[Machine-readable electronics designs]
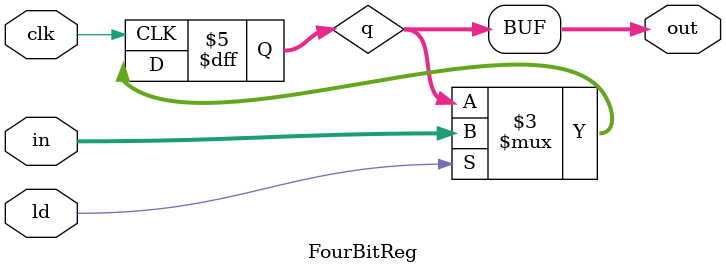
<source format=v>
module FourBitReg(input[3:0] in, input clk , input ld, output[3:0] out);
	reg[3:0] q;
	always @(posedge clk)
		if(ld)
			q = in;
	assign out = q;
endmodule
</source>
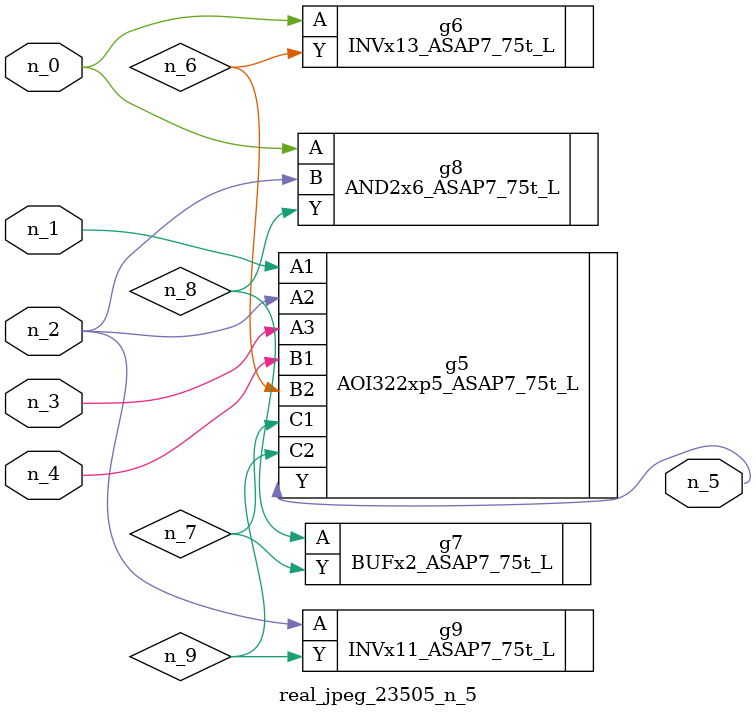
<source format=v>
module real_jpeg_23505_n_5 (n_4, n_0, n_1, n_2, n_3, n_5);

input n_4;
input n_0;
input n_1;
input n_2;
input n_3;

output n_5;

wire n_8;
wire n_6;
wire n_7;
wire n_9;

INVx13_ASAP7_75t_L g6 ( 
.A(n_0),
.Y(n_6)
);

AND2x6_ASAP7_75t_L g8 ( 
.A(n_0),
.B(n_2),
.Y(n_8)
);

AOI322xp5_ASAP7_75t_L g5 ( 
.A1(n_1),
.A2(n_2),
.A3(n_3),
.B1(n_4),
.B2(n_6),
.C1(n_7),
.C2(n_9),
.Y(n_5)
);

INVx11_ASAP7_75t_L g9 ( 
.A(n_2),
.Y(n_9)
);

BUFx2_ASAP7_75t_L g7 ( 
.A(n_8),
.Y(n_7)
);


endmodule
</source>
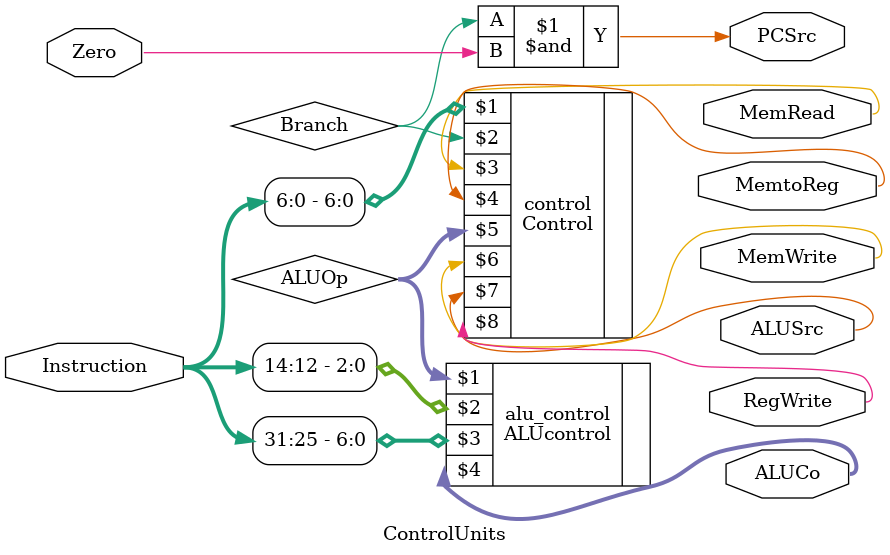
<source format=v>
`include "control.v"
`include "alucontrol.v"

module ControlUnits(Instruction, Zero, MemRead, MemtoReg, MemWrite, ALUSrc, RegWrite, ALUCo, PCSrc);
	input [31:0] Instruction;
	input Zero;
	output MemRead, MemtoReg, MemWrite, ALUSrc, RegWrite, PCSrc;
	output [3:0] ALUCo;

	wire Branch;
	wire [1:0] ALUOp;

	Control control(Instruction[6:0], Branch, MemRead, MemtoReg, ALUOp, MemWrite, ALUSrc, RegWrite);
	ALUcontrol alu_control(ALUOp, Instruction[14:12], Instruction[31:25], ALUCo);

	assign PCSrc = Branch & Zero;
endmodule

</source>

---

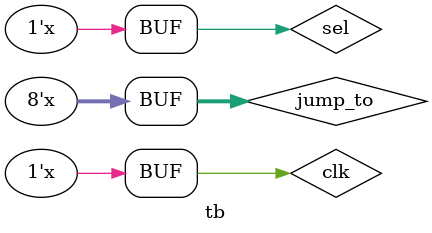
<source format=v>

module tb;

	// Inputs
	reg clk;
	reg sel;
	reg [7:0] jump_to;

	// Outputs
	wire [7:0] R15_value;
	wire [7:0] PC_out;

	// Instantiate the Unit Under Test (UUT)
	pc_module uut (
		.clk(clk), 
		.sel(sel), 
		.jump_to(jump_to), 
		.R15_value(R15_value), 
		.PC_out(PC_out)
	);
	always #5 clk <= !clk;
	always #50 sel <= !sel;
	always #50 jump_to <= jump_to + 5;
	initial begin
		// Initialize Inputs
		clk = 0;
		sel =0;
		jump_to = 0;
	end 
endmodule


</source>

- Task description -
Select every line of the records holding the string "PCSrc".

- Output for this exercise -
module ControlUnits(Instruction, Zero, MemRead, MemtoReg, MemWrite, ALUSrc, RegWrite, ALUCo, PCSrc);
	output MemRead, MemtoReg, MemWrite, ALUSrc, RegWrite, PCSrc;
	assign PCSrc = Branch & Zero;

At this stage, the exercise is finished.